Problem requirements: Each line of the records needs to be written out exactly, with any image left out.

Material for this exercise:
----
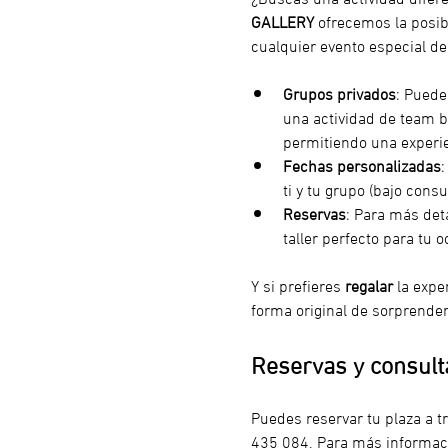
GALLERY
 ofrecemos la posib
cualquier evento especial de
Grupos privados
: Puede
una actividad de team bu
permitiendo una experie
Fechas personalizadas
:
ti y tu grupo (bajo consu
Reservas
: Para más det
taller perfecto para tu o
Y si prefieres 
regalar
 la expe
forma original de sorprender 
Reservas y consult
Puedes reservar tu plaza a t
435 084. Para más informaci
----
Problem solution:
GALLERY
 ofrecemos la posib
cualquier evento especial de
Grupos privados
: Puede
una actividad de team bu
permitiendo una experie
Fechas personalizadas
:
ti y tu grupo (bajo consu
Reservas
: Para más det
taller perfecto para tu o
Y si prefieres 
regalar
 la expe
forma original de sorprender 
Reservas y consult
Puedes reservar tu plaza a t
435 084. Para más informaci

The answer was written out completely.